Goal of the exercise. Where an image occurs, skip it and print the rest of the records verbatim.
==== The input
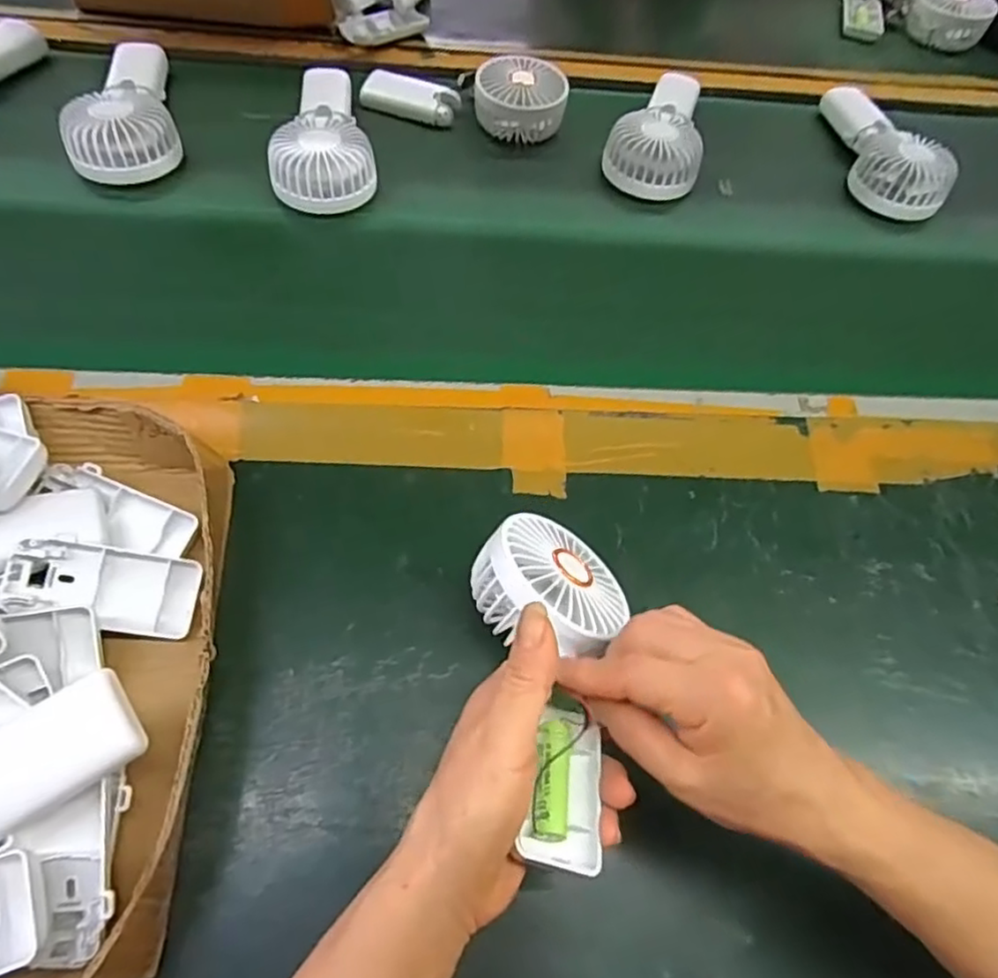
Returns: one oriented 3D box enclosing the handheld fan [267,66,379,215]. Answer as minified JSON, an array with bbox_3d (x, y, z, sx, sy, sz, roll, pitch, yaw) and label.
[{"bbox_3d":[-0.162,-0.321,0.592,0.088,0.048,0.181,-10,63,-9],"label":"handheld fan"}]

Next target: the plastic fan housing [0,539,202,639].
[{"bbox_3d":[-0.222,0.056,0.375,0.095,0.024,0.043,13,61,-15],"label":"plastic fan housing"}]

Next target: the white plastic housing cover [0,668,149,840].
[{"bbox_3d":[-0.210,0.124,0.299,0.092,0.023,0.041,-28,67,-17],"label":"white plastic housing cover"}]

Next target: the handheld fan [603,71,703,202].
[{"bbox_3d":[0.159,-0.348,0.638,0.088,0.052,0.182,20,63,7],"label":"handheld fan"}]

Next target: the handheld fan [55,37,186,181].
[{"bbox_3d":[-0.333,-0.340,0.587,0.085,0.049,0.172,-13,64,-11],"label":"handheld fan"}]

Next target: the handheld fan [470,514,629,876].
[{"bbox_3d":[0.036,0.091,0.335,0.091,0.055,0.178,18,54,-30],"label":"handheld fan"}]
========
Response area.
Returns: one oriented 3D box enclosing the handheld fan [267,66,379,215]. Answer as minified JSON, an array with bbox_3d (x, y, z, sx, sy, sz, roll, pitch, yaw) and label.
[{"bbox_3d":[-0.162,-0.321,0.592,0.088,0.048,0.181,-10,63,-9],"label":"handheld fan"}]

Next target: the plastic fan housing [0,539,202,639].
[{"bbox_3d":[-0.222,0.056,0.375,0.095,0.024,0.043,13,61,-15],"label":"plastic fan housing"}]

Next target: the white plastic housing cover [0,668,149,840].
[{"bbox_3d":[-0.210,0.124,0.299,0.092,0.023,0.041,-28,67,-17],"label":"white plastic housing cover"}]

Next target: the handheld fan [603,71,703,202].
[{"bbox_3d":[0.159,-0.348,0.638,0.088,0.052,0.182,20,63,7],"label":"handheld fan"}]

Next target: the handheld fan [55,37,186,181].
[{"bbox_3d":[-0.333,-0.340,0.587,0.085,0.049,0.172,-13,64,-11],"label":"handheld fan"}]

Next target: the handheld fan [470,514,629,876].
[{"bbox_3d":[0.036,0.091,0.335,0.091,0.055,0.178,18,54,-30],"label":"handheld fan"}]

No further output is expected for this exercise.